EXERCISE DESCRIPTION
Print the data again, exactly.

RECORDS FOR THIS EXERCISE
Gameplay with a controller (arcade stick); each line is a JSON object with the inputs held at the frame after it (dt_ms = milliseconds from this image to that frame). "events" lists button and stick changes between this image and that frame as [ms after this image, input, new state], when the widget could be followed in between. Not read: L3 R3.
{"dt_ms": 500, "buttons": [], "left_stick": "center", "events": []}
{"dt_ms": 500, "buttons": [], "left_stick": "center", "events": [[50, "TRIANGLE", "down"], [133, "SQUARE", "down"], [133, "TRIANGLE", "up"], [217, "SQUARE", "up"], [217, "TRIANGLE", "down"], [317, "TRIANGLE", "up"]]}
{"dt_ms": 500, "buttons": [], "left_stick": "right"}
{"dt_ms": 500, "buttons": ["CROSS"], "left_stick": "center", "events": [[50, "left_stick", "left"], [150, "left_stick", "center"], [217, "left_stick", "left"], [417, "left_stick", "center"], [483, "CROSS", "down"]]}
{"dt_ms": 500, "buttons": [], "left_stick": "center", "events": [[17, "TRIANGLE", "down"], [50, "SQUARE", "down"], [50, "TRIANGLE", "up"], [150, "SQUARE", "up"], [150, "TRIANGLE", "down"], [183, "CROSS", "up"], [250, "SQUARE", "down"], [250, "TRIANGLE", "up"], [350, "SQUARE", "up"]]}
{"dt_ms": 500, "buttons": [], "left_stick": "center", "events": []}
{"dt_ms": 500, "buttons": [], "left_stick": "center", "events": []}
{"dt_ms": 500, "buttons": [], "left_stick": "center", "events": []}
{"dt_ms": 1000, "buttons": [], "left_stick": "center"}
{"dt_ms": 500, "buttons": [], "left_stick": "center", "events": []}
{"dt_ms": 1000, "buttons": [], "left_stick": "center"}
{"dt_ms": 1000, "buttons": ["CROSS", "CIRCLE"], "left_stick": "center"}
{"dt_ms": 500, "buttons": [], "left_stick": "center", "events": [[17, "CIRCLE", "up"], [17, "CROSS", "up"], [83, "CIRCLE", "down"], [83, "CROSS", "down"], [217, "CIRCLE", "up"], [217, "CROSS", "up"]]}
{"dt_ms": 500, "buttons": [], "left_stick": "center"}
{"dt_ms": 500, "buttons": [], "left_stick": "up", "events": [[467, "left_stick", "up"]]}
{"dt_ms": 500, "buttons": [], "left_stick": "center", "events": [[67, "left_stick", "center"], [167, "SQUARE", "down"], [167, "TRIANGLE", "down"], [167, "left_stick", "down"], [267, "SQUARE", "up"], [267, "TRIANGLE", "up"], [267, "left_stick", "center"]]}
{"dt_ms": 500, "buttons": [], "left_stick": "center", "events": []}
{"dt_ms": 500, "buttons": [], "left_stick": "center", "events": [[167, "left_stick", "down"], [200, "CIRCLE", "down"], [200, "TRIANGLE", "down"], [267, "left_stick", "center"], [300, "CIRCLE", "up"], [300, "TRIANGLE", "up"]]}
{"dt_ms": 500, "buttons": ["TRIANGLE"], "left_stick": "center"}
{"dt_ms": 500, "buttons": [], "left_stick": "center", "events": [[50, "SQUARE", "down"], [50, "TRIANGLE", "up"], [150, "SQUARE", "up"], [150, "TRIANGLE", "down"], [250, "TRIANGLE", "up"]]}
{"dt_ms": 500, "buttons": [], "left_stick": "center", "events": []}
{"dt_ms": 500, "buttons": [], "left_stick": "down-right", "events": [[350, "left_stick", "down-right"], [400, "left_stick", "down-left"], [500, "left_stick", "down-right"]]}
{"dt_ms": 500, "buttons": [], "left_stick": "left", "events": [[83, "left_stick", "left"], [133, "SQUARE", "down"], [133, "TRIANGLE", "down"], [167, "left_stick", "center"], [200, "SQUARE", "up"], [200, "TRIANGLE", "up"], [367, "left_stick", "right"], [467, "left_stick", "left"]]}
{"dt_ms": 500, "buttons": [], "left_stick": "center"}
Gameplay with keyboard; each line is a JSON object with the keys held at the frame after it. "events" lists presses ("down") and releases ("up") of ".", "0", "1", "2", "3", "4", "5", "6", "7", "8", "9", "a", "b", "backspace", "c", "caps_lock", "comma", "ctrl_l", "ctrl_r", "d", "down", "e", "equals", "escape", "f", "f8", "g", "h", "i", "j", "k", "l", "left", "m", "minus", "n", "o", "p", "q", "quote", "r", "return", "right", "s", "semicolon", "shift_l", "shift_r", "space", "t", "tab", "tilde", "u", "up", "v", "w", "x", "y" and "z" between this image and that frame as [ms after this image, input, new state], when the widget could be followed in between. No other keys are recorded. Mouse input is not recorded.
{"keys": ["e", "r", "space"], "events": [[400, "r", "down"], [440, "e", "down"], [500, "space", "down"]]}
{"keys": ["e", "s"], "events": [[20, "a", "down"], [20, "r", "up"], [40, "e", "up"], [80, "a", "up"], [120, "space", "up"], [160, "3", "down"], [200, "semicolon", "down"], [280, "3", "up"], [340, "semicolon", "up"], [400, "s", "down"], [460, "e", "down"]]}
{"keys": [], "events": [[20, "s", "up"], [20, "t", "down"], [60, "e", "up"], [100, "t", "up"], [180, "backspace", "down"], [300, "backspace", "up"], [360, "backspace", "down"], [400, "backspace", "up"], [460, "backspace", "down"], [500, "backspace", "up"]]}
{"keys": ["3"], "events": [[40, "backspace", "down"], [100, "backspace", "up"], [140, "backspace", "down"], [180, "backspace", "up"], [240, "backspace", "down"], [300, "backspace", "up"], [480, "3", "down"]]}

RESPONSE TO THIS TASK
Gameplay with a controller (arcade stick); each line is a JSON object with the inputs held at the frame after it (dt_ms = milliseconds from this image to that frame). "events" lists button and stick changes between this image and that frame as [ms after this image, input, new state], when the widget could be followed in between. Not read: L3 R3.
{"dt_ms": 500, "buttons": [], "left_stick": "center", "events": []}
{"dt_ms": 500, "buttons": [], "left_stick": "center", "events": [[50, "TRIANGLE", "down"], [133, "SQUARE", "down"], [133, "TRIANGLE", "up"], [217, "SQUARE", "up"], [217, "TRIANGLE", "down"], [317, "TRIANGLE", "up"]]}
{"dt_ms": 500, "buttons": [], "left_stick": "right"}
{"dt_ms": 500, "buttons": ["CROSS"], "left_stick": "center", "events": [[50, "left_stick", "left"], [150, "left_stick", "center"], [217, "left_stick", "left"], [417, "left_stick", "center"], [483, "CROSS", "down"]]}
{"dt_ms": 500, "buttons": [], "left_stick": "center", "events": [[17, "TRIANGLE", "down"], [50, "SQUARE", "down"], [50, "TRIANGLE", "up"], [150, "SQUARE", "up"], [150, "TRIANGLE", "down"], [183, "CROSS", "up"], [250, "SQUARE", "down"], [250, "TRIANGLE", "up"], [350, "SQUARE", "up"]]}
{"dt_ms": 500, "buttons": [], "left_stick": "center", "events": []}
{"dt_ms": 500, "buttons": [], "left_stick": "center", "events": []}
{"dt_ms": 500, "buttons": [], "left_stick": "center", "events": []}
{"dt_ms": 1000, "buttons": [], "left_stick": "center"}
{"dt_ms": 500, "buttons": [], "left_stick": "center", "events": []}
{"dt_ms": 1000, "buttons": [], "left_stick": "center"}
{"dt_ms": 1000, "buttons": ["CROSS", "CIRCLE"], "left_stick": "center"}
{"dt_ms": 500, "buttons": [], "left_stick": "center", "events": [[17, "CIRCLE", "up"], [17, "CROSS", "up"], [83, "CIRCLE", "down"], [83, "CROSS", "down"], [217, "CIRCLE", "up"], [217, "CROSS", "up"]]}
{"dt_ms": 500, "buttons": [], "left_stick": "center"}
{"dt_ms": 500, "buttons": [], "left_stick": "up", "events": [[467, "left_stick", "up"]]}
{"dt_ms": 500, "buttons": [], "left_stick": "center", "events": [[67, "left_stick", "center"], [167, "SQUARE", "down"], [167, "TRIANGLE", "down"], [167, "left_stick", "down"], [267, "SQUARE", "up"], [267, "TRIANGLE", "up"], [267, "left_stick", "center"]]}
{"dt_ms": 500, "buttons": [], "left_stick": "center", "events": []}
{"dt_ms": 500, "buttons": [], "left_stick": "center", "events": [[167, "left_stick", "down"], [200, "CIRCLE", "down"], [200, "TRIANGLE", "down"], [267, "left_stick", "center"], [300, "CIRCLE", "up"], [300, "TRIANGLE", "up"]]}
{"dt_ms": 500, "buttons": ["TRIANGLE"], "left_stick": "center"}
{"dt_ms": 500, "buttons": [], "left_stick": "center", "events": [[50, "SQUARE", "down"], [50, "TRIANGLE", "up"], [150, "SQUARE", "up"], [150, "TRIANGLE", "down"], [250, "TRIANGLE", "up"]]}
{"dt_ms": 500, "buttons": [], "left_stick": "center", "events": []}
{"dt_ms": 500, "buttons": [], "left_stick": "down-right", "events": [[350, "left_stick", "down-right"], [400, "left_stick", "down-left"], [500, "left_stick", "down-right"]]}
{"dt_ms": 500, "buttons": [], "left_stick": "left", "events": [[83, "left_stick", "left"], [133, "SQUARE", "down"], [133, "TRIANGLE", "down"], [167, "left_stick", "center"], [200, "SQUARE", "up"], [200, "TRIANGLE", "up"], [367, "left_stick", "right"], [467, "left_stick", "left"]]}
{"dt_ms": 500, "buttons": [], "left_stick": "center"}
Gameplay with keyboard; each line is a JSON object with the keys held at the frame after it. "events" lists presses ("down") and releases ("up") of ".", "0", "1", "2", "3", "4", "5", "6", "7", "8", "9", "a", "b", "backspace", "c", "caps_lock", "comma", "ctrl_l", "ctrl_r", "d", "down", "e", "equals", "escape", "f", "f8", "g", "h", "i", "j", "k", "l", "left", "m", "minus", "n", "o", "p", "q", "quote", "r", "return", "right", "s", "semicolon", "shift_l", "shift_r", "space", "t", "tab", "tilde", "u", "up", "v", "w", "x", "y" and "z" between this image and that frame as [ms after this image, input, new state], when the widget could be followed in between. No other keys are recorded. Mouse input is not recorded.
{"keys": ["e", "r", "space"], "events": [[400, "r", "down"], [440, "e", "down"], [500, "space", "down"]]}
{"keys": ["e", "s"], "events": [[20, "a", "down"], [20, "r", "up"], [40, "e", "up"], [80, "a", "up"], [120, "space", "up"], [160, "3", "down"], [200, "semicolon", "down"], [280, "3", "up"], [340, "semicolon", "up"], [400, "s", "down"], [460, "e", "down"]]}
{"keys": [], "events": [[20, "s", "up"], [20, "t", "down"], [60, "e", "up"], [100, "t", "up"], [180, "backspace", "down"], [300, "backspace", "up"], [360, "backspace", "down"], [400, "backspace", "up"], [460, "backspace", "down"], [500, "backspace", "up"]]}
{"keys": ["3"], "events": [[40, "backspace", "down"], [100, "backspace", "up"], [140, "backspace", "down"], [180, "backspace", "up"], [240, "backspace", "down"], [300, "backspace", "up"], [480, "3", "down"]]}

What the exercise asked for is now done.